People who have been sold tailored business loans have no protection because of a mere technicality. They have no guarantee of fair treatment from the banks. Most of my constituents who have been affected by hedge mis-selling have been sold TBLs, although I hesitate to say that they were sold them, because some of them were not aware that they were being sold them. Most of my constituents who are affected are out in the cold, so I return to the question that I have asked Treasury Ministers and the FCA, although I have received inadequate responses. I question how the FCA decides to interpret its principle-based regulation. I am talking specifically about TBLs from the Clydesdale and Yorkshire banks.
My hon. Friend is making a powerful case and I concur with what he says about tailored business loans. One of my constituents, who is here in the Gallery, has been affected on a large scale and is paying £33,000 per month as a consequence of swaps. He needs to be brought into the scheme. In addition, he has a tailored business loan, and I concur that those need to be brought into the framework urgently.
I concur with my hon. Friend. Many of us have cases like the one that she raises that suggest that TBLs need to be brought into this review or another review of some kind.
The FSA famously stated in “Interest Rate Hedging Products—Pilot Findings” that
“poor disclosure of break costs”
was one of
“the most significant issues in assessing the compliance of a sale”.
How is it possible that poor disclosure of break costs can constitute a mis-sale when the customer is buying a stand-alone product, with all that that implies, and yet there is no mis-sale if the bank buys the interest rate swap allowance, conceals it from the customer and then holds the customer liable for its terms and conditions? That is unjust nonsense. If a feature is worthy of regulation when it is contained in one product, why is it not worthy of regulation when it is contained and concealed in another product?
My hon. Friend is right to highlight break costs, which have been a serious issue for some of my constituents. Is he aware of court evidence given by a former bank employee who said:
“When pitching to a customer the most the…Sales Team would try to say on the subject was that there could be break costs if the swap is broken early.
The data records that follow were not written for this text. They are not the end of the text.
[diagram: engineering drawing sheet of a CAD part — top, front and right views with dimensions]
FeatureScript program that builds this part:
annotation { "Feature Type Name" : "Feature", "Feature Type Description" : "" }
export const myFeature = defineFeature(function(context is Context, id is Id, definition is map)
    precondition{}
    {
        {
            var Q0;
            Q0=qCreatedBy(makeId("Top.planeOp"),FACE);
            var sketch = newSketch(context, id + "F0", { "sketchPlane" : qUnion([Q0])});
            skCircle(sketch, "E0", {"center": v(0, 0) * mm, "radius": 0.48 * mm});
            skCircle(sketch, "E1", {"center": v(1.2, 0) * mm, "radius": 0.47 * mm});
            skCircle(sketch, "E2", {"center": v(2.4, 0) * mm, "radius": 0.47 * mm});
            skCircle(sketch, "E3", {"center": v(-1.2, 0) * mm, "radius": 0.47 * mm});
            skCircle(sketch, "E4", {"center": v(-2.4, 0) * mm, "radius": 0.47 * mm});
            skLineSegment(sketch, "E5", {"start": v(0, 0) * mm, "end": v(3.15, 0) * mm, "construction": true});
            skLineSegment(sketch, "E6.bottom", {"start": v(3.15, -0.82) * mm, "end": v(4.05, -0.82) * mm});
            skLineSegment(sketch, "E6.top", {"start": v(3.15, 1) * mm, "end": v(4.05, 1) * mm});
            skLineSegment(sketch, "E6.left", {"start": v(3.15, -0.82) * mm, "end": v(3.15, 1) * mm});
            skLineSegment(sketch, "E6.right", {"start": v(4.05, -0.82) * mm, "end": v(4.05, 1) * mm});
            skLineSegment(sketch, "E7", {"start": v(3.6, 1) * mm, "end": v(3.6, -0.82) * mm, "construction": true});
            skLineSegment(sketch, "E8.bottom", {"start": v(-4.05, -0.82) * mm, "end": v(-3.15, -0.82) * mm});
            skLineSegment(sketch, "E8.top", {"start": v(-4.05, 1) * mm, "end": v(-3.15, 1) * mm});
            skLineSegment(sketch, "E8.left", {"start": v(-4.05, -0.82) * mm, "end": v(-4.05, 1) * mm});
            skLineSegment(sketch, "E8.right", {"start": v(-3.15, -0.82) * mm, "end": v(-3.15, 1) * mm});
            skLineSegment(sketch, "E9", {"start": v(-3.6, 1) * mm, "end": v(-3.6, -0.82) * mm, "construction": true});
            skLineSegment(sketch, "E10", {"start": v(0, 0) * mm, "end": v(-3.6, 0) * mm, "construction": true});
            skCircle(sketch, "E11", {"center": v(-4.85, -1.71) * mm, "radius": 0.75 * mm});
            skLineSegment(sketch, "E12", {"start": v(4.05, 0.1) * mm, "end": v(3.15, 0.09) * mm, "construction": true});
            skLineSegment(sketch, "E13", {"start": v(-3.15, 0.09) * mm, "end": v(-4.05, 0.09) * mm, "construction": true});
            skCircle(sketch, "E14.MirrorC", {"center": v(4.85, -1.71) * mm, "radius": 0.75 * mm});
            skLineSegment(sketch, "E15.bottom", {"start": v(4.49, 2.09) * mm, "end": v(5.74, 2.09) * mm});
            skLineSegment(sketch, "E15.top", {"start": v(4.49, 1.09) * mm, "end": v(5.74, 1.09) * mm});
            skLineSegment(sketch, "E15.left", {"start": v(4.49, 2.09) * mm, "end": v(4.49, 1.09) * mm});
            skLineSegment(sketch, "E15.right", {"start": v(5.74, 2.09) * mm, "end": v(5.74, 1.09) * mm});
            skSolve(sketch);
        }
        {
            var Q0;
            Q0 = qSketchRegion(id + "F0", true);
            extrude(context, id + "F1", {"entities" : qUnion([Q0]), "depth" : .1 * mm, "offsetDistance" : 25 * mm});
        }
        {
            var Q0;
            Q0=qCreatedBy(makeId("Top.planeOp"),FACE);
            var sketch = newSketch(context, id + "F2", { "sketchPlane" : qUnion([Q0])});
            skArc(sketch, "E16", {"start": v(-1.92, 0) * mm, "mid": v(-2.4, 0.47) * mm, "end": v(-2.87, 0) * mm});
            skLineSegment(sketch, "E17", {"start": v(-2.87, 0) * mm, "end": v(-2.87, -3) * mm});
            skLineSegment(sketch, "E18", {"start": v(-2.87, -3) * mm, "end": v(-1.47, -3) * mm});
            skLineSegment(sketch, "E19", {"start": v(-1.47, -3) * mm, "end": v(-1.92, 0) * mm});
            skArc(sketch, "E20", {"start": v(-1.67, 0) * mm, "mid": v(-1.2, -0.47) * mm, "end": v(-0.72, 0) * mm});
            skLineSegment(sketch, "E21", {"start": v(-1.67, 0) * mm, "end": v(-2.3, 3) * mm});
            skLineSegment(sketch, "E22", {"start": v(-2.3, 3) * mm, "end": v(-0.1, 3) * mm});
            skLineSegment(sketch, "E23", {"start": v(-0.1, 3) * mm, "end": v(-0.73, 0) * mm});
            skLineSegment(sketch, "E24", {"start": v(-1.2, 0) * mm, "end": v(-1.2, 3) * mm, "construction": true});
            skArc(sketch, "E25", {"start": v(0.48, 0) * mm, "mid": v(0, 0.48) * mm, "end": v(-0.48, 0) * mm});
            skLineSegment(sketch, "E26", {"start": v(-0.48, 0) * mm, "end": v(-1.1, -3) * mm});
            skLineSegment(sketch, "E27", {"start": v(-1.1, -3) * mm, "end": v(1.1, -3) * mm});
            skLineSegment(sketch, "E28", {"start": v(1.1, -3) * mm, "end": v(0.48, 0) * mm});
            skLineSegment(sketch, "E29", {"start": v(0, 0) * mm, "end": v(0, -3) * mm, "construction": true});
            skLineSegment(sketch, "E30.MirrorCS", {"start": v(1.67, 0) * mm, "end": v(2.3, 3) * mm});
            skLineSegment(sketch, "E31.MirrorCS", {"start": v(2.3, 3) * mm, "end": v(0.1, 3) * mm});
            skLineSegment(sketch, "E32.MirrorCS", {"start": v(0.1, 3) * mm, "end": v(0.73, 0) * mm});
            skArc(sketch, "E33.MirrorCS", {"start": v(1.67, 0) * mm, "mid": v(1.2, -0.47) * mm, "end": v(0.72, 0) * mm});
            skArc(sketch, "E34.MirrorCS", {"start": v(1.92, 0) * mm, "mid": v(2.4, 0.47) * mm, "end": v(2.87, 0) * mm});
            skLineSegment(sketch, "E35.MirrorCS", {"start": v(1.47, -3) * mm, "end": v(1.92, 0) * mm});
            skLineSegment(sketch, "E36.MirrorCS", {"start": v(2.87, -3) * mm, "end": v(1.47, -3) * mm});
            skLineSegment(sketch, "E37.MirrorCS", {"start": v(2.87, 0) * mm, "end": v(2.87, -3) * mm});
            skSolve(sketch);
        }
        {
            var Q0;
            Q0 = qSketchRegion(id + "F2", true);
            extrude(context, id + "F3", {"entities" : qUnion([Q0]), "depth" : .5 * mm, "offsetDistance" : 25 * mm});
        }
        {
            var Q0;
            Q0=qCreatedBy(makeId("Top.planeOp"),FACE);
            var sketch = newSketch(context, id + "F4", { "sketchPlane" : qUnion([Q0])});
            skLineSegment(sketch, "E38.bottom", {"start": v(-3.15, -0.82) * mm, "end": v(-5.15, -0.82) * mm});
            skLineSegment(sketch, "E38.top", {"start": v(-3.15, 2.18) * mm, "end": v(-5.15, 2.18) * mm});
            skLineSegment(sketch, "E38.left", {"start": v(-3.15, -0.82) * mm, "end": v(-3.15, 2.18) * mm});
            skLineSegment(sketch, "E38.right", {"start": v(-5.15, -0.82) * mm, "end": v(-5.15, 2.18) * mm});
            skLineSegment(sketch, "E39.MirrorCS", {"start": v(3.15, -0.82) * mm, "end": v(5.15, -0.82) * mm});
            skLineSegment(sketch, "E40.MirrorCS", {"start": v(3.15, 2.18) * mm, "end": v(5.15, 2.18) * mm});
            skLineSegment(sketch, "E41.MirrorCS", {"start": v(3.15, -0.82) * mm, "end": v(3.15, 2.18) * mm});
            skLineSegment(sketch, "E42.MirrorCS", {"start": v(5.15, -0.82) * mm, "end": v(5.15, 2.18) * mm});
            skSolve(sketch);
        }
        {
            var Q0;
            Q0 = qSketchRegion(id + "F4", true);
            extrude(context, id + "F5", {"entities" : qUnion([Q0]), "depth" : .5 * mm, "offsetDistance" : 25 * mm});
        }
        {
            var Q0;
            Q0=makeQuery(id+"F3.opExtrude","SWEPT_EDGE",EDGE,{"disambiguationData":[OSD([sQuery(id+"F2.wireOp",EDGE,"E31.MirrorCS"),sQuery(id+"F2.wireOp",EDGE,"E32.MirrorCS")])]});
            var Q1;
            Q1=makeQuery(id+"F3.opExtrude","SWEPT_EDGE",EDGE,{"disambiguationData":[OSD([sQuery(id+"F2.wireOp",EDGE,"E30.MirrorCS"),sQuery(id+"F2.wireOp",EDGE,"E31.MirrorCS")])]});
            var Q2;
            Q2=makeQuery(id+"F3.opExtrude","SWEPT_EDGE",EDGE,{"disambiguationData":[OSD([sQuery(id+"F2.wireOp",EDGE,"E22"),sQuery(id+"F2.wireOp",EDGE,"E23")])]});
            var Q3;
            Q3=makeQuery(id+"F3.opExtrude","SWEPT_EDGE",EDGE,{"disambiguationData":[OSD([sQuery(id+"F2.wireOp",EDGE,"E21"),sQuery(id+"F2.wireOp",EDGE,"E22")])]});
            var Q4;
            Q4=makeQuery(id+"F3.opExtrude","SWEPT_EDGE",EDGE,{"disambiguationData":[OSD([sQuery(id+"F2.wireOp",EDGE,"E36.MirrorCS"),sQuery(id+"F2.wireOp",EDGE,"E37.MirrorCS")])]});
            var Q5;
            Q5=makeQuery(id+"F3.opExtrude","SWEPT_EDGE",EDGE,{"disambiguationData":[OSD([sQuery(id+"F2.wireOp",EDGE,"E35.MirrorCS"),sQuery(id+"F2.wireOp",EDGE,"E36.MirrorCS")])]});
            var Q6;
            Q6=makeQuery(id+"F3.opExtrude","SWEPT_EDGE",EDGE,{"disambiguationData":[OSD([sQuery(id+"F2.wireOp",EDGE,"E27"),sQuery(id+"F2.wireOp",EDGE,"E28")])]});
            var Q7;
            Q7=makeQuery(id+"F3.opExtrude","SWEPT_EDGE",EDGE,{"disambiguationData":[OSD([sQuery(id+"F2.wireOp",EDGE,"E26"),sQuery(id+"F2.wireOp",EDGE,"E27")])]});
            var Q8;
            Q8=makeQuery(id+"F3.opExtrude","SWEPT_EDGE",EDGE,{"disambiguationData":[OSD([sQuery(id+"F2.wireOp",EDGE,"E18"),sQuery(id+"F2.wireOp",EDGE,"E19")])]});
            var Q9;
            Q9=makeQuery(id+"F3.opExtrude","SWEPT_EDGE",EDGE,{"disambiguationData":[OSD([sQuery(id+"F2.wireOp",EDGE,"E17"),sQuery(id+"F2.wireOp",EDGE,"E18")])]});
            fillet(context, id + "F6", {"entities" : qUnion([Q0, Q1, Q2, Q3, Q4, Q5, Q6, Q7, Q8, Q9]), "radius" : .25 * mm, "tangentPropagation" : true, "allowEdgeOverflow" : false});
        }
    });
Providing the customer didn’t ask, we never went into any detail as to the likely level of these costs.”
Does not that underline how much of this debate is not about complexity or understanding, but about straightforward mis-selling?
That goes to the heart of the argument. The banks and the ironically named relationship managers were trusted by our constituents, and that trust has been breached.
I have asked the FCA for its legal advice that supports the view that it should not regulate fixed-rate commercial loans. The response stated that it is not normal for the FCA to disclose its legal advice because, by so doing, it could be said to have waived its legal privilege more generally, making it difficult to resist broader disclosure, and thereby setting a precedent that would make it harder for it to resist disclosure in other cases. I am sure that that is crystal clear to everyone in the House—so much for the commitment to transparency.
The interest rate swap scandal has cost many businesses dear. I recently drove down one of the approach roads to Aberystwyth, the largest town in my constituency, to see another boarded up shop. That shop was not boarded up three weeks ago; it is boarded up now because of the issues that we are discussing. Many people had no concept of the product that they were pressured to buy. That applies as much to embedded swaps as to stand-alone products. I implore the Minister to reflect and to put pressure on the FCA to consider tailored business loans as part of the review. They are an enormous problem.